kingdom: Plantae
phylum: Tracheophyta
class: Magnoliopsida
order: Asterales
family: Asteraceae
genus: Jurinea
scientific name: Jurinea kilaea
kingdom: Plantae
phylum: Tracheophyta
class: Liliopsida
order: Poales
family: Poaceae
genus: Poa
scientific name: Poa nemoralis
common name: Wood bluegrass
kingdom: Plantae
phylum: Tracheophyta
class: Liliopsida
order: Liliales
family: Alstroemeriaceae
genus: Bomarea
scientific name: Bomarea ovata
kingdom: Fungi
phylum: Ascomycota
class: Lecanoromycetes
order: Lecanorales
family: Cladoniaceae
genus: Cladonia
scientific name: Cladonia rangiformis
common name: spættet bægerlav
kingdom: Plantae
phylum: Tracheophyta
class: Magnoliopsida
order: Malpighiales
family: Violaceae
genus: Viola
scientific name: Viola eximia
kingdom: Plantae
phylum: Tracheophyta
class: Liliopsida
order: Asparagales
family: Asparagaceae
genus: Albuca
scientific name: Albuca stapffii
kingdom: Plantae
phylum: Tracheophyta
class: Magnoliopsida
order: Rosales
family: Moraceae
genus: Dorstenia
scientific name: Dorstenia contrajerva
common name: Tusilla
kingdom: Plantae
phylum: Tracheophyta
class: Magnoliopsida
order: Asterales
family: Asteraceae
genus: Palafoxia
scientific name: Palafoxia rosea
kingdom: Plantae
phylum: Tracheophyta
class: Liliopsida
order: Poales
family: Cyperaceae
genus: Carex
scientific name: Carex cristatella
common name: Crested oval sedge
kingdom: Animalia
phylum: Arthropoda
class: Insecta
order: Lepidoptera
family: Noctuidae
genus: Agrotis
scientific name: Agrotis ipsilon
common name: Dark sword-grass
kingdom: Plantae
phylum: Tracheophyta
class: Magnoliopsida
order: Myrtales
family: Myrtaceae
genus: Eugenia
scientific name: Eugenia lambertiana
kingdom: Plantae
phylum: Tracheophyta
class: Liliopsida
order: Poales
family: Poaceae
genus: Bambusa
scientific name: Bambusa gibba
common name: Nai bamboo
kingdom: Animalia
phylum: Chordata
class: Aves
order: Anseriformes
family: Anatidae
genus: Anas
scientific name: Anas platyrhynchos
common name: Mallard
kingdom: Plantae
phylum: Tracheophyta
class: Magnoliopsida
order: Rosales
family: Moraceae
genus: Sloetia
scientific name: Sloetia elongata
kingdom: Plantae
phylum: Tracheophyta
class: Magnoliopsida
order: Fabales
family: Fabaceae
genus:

====================

▶ [What you should do]
Convert every line of the records above into a numbered list, skipping any blank lines.

▶ [Task response]
1. kingdom: Plantae
2. phylum: Tracheophyta
3. class: Magnoliopsida
4. order: Asterales
5. family: Asteraceae
6. genus: Jurinea
7. scientific name: Jurinea kilaea
8. kingdom: Plantae
9. phylum: Tracheophyta
10. class: Liliopsida
11. order: Poales
12. family: Poaceae
13. genus: Poa
14. scientific name: Poa nemoralis
15. common name: Wood bluegrass
16. kingdom: Plantae
17. phylum: Tracheophyta
18. class: Liliopsida
19. order: Liliales
20. family: Alstroemeriaceae
21. genus: Bomarea
22. scientific name: Bomarea ovata
23. kingdom: Fungi
24. phylum: Ascomycota
25. class: Lecanoromycetes
26. order: Lecanorales
27. family: Cladoniaceae
28. genus: Cladonia
29. scientific name: Cladonia rangiformis
30. common name: spættet bægerlav
31. kingdom: Plantae
32. phylum: Tracheophyta
33. class: Magnoliopsida
34. order: Malpighiales
35. family: Violaceae
36. genus: Viola
37. scientific name: Viola eximia
38. kingdom: Plantae
39. phylum: Tracheophyta
40. class: Liliopsida
41. order: Asparagales
42. family: Asparagaceae
43. genus: Albuca
44. scientific name: Albuca stapffii
45. kingdom: Plantae
46. phylum: Tracheophyta
47. class: Magnoliopsida
48. order: Rosales
49. family: Moraceae
50. genus: Dorstenia
51. scientific name: Dorstenia contrajerva
52. common name: Tusilla
53. kingdom: Plantae
54. phylum: Tracheophyta
55. class: Magnoliopsida
56. order: Asterales
57. family: Asteraceae
58. genus: Palafoxia
59. scientific name: Palafoxia rosea
60. kingdom: Plantae
61. phylum: Tracheophyta
62. class: Liliopsida
63. order: Poales
64. family: Cyperaceae
65. genus: Carex
66. scientific name: Carex cristatella
67. common name: Crested oval sedge
68. kingdom: Animalia
69. phylum: Arthropoda
70. class: Insecta
71. order: Lepidoptera
72. family: Noctuidae
73. genus: Agrotis
74. scientific name: Agrotis ipsilon
75. common name: Dark sword-grass
76. kingdom: Plantae
77. phylum: Tracheophyta
78. class: Magnoliopsida
79. order: Myrtales
80. family: Myrtaceae
81. genus: Eugenia
82. scientific name: Eugenia lambertiana
83. kingdom: Plantae
84. phylum: Tracheophyta
85. class: Liliopsida
86. order: Poales
87. family: Poaceae
88. genus: Bambusa
89. scientific name: Bambusa gibba
90. common name: Nai bamboo
91. kingdom: Animalia
92. phylum: Chordata
93. class: Aves
94. order: Anseriformes
95. family: Anatidae
96. genus: Anas
97. scientific name: Anas platyrhynchos
98. common name: Mallard
99. kingdom: Plantae
100. phylum: Tracheophyta
101. class: Magnoliopsida
102. order: Rosales
103. family: Moraceae
104. genus: Sloetia
105. scientific name: Sloetia elongata
106. kingdom: Plantae
107. phylum: Tracheophyta
108. class: Magnoliopsida
109. order: Fabales
110. family: Fabaceae
111. genus:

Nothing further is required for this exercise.